Avec quels outils épidémiologiques, la surveillance de la mortalité COVID s’est-elle faite ?

François Cousin, médecin de Santé publique, Centre National Fin de Vie Soins Palliatifs

Suite à l’épisode caniculaire exceptionnel de l’été 2003 d’une part, et aux attentats de novembre 2015 d’autre part, la France a renforcé son système de veille et d’alerte sanitaires. En 2003, un maillage national d’acteurs de santé i a été mis en place qui fait désormais remonter quotidiennement des informations sur l’état de santé de la population de façon informatisée. Ainsi, Santé publique France, responsable de la collecte et du traitement de ces données, est-elle en mesure de détecter quasiment en temps réel des évènements émergents significatifs en termes de santé publique. Par ailleurs, depuis 2015 et les attentats, une plateforme hospitalière de suivi des victimes d’évènements graves a été créée ii. Elle est activée dès qu’un évènement sanitaire exceptionnel se produit, ce qui permet de gérer l’afflux de victimes et de comptabiliser précisément les décès. C’est d’elle que sont venus les premiers dénombrements de décès liés au COVID. En effet, elle a été activée dès que les premiers cas de l’épidémie sont arrivés dans les hôpitaux en mars 2020. Elle a permis de suivre l’évolution des décès quotidiens et leur localisation précise. Pour ce qui concerne les EHPADs, alors qu’il est apparu qu’une surmortalité était également en train d’apparaître, grâce aux données issues du maillage territorial en lien avec Santé publique France, une plateforme similaire à la plateforme hospitalière a été mise en place en urgence. Même si avec retard, les EHPADs et autres établissements médico-sociaux ont pu eux aussi faire remonter leurs chiffres de mortalité liée au COVID-19 à partir du mois d’avril. Reste le domicile. Que sait-on d’éventuels décès COVID au domicile ? A domicile, aucun dispositif de type plateforme n’est à l’œuvre. Le seul moyen d’obtenir des données repose sur le système de suivi traditionnel de la mortalité basé sur les certificats de décès. Un volet de ce certificat interroge les causes médicales du décès, mais le COVID-19 en tant que tel n’y est pas répertorié. On ne pourra donc qu’approcher la réalité de ces décès au domicile liés au COVID. Ce sera par exemple par extrapolation à partir de la surmortalité qui pourrait être constatée au cours de cette période iii.

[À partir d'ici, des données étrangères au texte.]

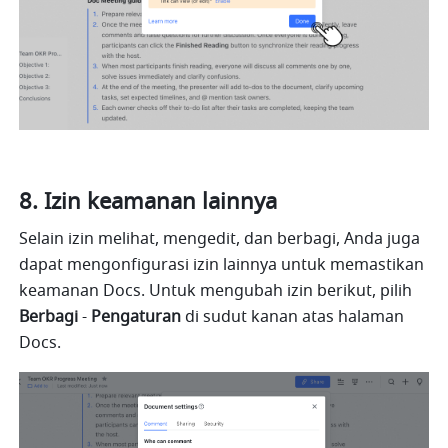
Izin keamanan lainnya
Selain izin melihat, mengedit, dan berbagi, Anda juga 
dapat mengonfigurasi izin lainnya untuk memastikan 
keamanan Docs. Untuk mengubah izin berikut, pilih 
Berbagi
 - 
Pengaturan
 di sudut kanan atas halaman 
Docs.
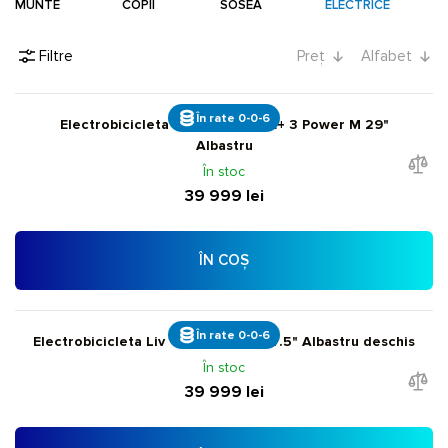
MUNTE
COPII
SOSEA
ELECTRICE
Filtre
Preț
Alfabet
În rate 0-0-6
Electrobicicleta Giant Fathom E+ 3 Power M 29"
Albastru
În stoc
39 999 lei
ÎN COȘ
În rate 0-0-6
Electrobicicleta Liv Tempt E+ 2 S 27.5" Albastru deschis
În stoc
39 999 lei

Et par ailleurs le suivi épidémiologique par le CepiDc iv des causes de décès grâce à ces certificats papier prend jusqu’à présent de nombreux mois. Certes, depuis 2008, le certificat de décès peut être transmis par voie électronique. Mais à l’heure actuelle, seuls 20 % des certificats sont transmis par ce biais. Dès lors, on comprend qu’il faudra encore patienter quelques temps avant que l’on puisse dresser un bilan vraiment global de la mortalité liée à cette première vague de COVID. Notre système de surveillance sanitaire a été de nouveau, avec cet événement, mis à l’épreuve. Il devra sans nul doute innover encore afin de pouvoir suivre toujours plus finement l’évolution des crises sanitaires.

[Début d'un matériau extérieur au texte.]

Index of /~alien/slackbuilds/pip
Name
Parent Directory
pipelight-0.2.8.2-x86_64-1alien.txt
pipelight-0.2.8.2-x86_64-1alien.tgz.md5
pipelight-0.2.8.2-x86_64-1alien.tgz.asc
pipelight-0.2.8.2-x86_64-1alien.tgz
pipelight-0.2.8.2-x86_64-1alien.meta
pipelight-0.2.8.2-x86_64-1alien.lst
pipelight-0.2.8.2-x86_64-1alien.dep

i Surveillance de surveillance syndromique dénommé SURSAUD® : https://www.santepubliquefrance.fr/surveillance-syndromique-sursaud-R
ii Portail web SI-VIC (Système d’information pour le suivi des victimes d’attentats et de situations sanitaires exceptionnelles)
L’Inseeiii publie chaque semaine des chiffres de mortalité globale qui permettent d’avoir une idée de la surmortalité en comparant les chiffres de 2020 avec ceux des années précédentes.
iv CepiDc : Centre d’épidémiologie sur les causes médicales de décès de l’Inserm. Il est responsable de la statistique nationale des causes médicales de décès.